BEGIN DATA RECORDS
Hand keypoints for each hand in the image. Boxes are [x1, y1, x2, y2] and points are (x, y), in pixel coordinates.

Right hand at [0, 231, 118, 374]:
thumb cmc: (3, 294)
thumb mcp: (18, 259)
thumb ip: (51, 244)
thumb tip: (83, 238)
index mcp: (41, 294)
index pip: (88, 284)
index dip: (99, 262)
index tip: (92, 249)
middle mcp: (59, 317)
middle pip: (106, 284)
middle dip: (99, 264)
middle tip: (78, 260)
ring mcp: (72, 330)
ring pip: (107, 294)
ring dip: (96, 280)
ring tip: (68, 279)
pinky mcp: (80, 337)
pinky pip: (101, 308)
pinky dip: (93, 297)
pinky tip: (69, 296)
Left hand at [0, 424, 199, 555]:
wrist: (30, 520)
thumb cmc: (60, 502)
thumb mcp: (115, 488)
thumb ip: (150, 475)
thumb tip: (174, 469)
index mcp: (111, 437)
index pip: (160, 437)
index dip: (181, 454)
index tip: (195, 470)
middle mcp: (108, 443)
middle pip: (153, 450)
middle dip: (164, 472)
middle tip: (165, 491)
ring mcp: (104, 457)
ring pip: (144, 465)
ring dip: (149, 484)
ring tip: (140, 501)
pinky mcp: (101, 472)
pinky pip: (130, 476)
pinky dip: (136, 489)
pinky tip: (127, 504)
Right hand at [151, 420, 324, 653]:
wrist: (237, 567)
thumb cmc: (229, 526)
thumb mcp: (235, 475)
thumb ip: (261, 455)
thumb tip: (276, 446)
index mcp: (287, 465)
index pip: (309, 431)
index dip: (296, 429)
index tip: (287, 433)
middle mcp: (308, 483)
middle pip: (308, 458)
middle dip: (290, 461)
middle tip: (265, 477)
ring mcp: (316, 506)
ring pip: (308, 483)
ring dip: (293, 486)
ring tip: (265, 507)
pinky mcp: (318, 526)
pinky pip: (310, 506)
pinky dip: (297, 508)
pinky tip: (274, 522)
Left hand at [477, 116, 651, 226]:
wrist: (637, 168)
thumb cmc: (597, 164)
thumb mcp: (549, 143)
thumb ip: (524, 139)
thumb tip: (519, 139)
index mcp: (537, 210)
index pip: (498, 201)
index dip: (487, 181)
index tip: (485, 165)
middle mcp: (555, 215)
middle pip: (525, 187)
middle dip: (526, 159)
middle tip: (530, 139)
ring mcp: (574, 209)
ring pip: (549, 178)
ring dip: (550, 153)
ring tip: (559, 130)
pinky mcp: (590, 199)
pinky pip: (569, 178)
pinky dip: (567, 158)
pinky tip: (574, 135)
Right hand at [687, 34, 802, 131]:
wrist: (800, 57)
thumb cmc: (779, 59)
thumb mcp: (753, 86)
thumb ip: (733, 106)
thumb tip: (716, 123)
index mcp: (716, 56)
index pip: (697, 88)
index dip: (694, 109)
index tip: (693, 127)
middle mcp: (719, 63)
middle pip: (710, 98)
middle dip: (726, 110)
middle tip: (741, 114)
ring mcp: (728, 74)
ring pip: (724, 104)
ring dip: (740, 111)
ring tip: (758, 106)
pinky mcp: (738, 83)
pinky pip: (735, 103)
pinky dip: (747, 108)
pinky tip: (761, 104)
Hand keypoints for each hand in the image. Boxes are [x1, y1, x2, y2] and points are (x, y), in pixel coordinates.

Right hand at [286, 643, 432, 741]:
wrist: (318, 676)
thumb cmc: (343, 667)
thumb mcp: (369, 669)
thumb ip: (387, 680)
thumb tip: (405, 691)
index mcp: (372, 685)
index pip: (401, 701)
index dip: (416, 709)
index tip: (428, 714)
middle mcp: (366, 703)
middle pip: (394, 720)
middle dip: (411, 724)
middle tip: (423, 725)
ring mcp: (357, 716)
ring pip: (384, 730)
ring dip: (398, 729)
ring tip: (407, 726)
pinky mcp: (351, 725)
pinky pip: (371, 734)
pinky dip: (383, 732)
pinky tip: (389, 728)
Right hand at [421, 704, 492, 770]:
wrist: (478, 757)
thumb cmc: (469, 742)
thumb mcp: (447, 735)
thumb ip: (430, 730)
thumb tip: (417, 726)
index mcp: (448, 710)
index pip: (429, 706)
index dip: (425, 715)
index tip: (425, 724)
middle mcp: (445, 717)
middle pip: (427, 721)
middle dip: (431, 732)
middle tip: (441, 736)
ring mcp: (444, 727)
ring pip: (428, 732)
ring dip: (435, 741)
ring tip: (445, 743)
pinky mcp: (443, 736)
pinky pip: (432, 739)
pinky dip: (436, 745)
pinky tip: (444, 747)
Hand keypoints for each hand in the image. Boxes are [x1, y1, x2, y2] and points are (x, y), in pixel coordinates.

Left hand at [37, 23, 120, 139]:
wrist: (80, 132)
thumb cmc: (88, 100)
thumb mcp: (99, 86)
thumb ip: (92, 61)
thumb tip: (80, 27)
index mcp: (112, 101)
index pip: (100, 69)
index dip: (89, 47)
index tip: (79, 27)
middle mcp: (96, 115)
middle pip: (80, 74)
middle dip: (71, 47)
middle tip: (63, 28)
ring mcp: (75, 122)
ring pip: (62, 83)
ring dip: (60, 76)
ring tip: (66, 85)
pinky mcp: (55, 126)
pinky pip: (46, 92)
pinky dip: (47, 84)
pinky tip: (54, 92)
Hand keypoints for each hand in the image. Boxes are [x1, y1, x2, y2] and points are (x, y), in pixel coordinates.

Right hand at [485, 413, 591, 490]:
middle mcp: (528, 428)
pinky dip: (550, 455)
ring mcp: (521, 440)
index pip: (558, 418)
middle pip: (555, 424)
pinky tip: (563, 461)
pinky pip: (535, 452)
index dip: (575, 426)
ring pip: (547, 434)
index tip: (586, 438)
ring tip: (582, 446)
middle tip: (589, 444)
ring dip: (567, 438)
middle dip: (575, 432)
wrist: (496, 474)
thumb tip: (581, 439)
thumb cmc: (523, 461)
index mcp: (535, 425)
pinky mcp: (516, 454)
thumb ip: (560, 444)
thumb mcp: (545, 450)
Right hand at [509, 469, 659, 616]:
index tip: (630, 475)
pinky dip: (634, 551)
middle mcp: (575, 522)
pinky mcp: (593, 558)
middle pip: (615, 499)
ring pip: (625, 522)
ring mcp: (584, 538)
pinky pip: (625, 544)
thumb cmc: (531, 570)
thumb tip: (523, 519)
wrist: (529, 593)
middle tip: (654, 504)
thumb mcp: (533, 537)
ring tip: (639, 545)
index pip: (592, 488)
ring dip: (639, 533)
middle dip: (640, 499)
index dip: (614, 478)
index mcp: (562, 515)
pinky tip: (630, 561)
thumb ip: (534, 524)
END DATA RECORDS
# WORK REQUIRED:
When you reach the line that contains "middle pip: (80, 74)" in the material above, please copy it and every line after it exactly, stopping only at the last line.

# WORKED SOLUTION:
middle pip: (80, 74)
middle dip: (71, 47)
middle tip: (63, 28)
ring mcp: (75, 122)
ring pip: (62, 83)
ring dip: (60, 76)
ring tip: (66, 85)
pinky mcp: (55, 126)
pinky pip: (46, 92)
pinky dip: (47, 84)
pinky tip: (54, 92)
Hand keypoints for each hand in the image. Boxes are [x1, y1, x2, y2] and points are (x, y), in pixel coordinates.

Right hand at [485, 413, 591, 490]:
middle mcp: (528, 428)
pinky dip: (550, 455)
ring mcp: (521, 440)
index pip: (558, 418)
middle pip: (555, 424)
pinky tip: (563, 461)
pinky pip: (535, 452)
index dip: (575, 426)
ring pip: (547, 434)
index tip: (586, 438)
ring tip: (582, 446)
middle tip: (589, 444)
ring dip: (567, 438)
middle dip: (575, 432)
wrist: (496, 474)
thumb tip: (581, 439)
thumb cmc: (523, 461)
index mcp: (535, 425)
pinky mcp: (516, 454)
thumb ip: (560, 444)
thumb mcp: (545, 450)
Right hand at [509, 469, 659, 616]:
index tip: (630, 475)
pinky dip: (634, 551)
middle mcp: (575, 522)
pinky mcp: (593, 558)
middle pip: (615, 499)
ring pip: (625, 522)
ring mcp: (584, 538)
pinky pip: (625, 544)
thumb cmc: (531, 570)
thumb tip: (523, 519)
wrist: (529, 593)
middle tip: (654, 504)
thumb mcp: (533, 537)
ring tip: (639, 545)
index pip: (592, 488)
ring dip: (639, 533)
middle dip: (640, 499)
index dip: (614, 478)
index mcp: (562, 515)
pinky tip: (630, 561)
thumb ip: (534, 524)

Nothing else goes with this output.